Contact: Brenon Daly

For the second straight month, tech M&A in February looked more like the post-recession years leading up to 2015’s record activity than last year’s bonanza. Spending on tech, media and telecom (TMT) acquisitions around the globe in the just completed month hit $28.7bn, according to 451 Research’s M&A KnowledgeBase. While that represents a significant bump from the paltry $20.5bn of aggregate spending in January, February’s total falls more than one-third lower than the average monthly level in 2015. Further, the number of transactions in this leap-year February slipped to the lowest monthly number since late 2014.

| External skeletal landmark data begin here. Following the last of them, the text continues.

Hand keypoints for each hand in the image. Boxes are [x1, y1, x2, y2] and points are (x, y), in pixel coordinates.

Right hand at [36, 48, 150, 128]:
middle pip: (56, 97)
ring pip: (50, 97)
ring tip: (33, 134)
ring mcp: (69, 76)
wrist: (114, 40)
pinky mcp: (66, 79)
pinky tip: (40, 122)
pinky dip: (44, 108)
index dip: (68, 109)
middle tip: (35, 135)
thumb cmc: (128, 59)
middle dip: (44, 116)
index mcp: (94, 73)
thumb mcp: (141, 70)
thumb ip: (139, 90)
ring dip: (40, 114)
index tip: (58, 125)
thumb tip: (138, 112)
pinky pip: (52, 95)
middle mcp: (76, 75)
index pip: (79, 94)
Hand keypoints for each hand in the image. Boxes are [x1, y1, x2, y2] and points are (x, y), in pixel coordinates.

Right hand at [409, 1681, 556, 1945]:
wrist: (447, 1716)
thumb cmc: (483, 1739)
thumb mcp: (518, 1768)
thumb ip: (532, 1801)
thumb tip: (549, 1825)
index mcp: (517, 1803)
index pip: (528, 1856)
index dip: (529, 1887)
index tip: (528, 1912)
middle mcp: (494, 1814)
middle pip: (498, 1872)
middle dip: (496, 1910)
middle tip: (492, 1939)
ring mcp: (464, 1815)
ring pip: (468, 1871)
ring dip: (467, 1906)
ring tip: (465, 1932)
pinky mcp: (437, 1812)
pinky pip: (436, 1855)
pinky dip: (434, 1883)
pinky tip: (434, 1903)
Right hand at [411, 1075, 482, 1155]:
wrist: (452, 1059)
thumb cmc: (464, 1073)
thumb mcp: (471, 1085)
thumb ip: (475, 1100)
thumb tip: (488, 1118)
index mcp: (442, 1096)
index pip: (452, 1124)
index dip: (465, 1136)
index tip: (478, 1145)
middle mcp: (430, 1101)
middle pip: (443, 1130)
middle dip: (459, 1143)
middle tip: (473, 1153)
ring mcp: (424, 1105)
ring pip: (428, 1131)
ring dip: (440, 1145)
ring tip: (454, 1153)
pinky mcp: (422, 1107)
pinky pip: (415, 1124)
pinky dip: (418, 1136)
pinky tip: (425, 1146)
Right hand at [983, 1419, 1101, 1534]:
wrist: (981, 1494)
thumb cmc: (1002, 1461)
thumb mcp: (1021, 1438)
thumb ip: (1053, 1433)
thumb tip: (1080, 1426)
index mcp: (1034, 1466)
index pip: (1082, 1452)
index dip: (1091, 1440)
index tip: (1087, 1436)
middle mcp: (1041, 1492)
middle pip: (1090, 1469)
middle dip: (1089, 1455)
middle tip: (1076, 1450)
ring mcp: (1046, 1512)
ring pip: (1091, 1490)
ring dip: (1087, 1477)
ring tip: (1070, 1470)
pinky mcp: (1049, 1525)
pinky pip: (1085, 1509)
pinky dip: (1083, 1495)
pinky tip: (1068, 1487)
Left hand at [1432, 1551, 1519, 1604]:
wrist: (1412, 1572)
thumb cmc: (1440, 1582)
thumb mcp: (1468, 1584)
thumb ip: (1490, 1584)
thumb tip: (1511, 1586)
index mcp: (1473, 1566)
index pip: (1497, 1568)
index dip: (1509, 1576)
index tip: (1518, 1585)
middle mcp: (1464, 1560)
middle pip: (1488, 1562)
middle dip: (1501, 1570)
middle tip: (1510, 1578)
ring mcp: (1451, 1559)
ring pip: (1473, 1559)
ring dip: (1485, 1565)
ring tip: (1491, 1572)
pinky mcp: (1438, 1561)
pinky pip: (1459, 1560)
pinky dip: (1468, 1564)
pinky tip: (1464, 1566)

Looking inside the pricing of last month’s deal flow, transactions tended to be polarized. On the top end, big buyers Cisco and Microsoft both paid double-digit valuations in their purchases of Jasper Technologies and Xamarin, respectively. Also, in terms of deal size, IBM’s $2.6bn reach for Truven Health Analytics is notable as Big Blue’s largest acquisition since late 2007.

However, as might be expected as the equity markets ground lower across the globe in February, many more tech acquisitions went off at significantly reduced valuations. For instance, onetime IPO hopeful Yodle fetched just $342m, or 1.6x trailing sales, in its sale to Web.com. LoJack got erased from the Nasdaq at just 1x trailing sales. And LeapFrog Enterprises, an educational toy maker whose shares once traded at north of $40 each, is set to be consolidated for just $72m, or $1 per share.

In addition to pressuring valuations, the turmoil in the equity markets has also scared off any companies from going public. Two months into 2016, we still haven’t seen a tech IPO. Even Nutanix – which filed its initial S-1 in late December – hasn’t updated its paperwork in the 10 weeks since then. The drought so far this year comes as corporate development executives in a 451 Research survey gave their lowest forecast for the number of tech IPOs since the credit crisis.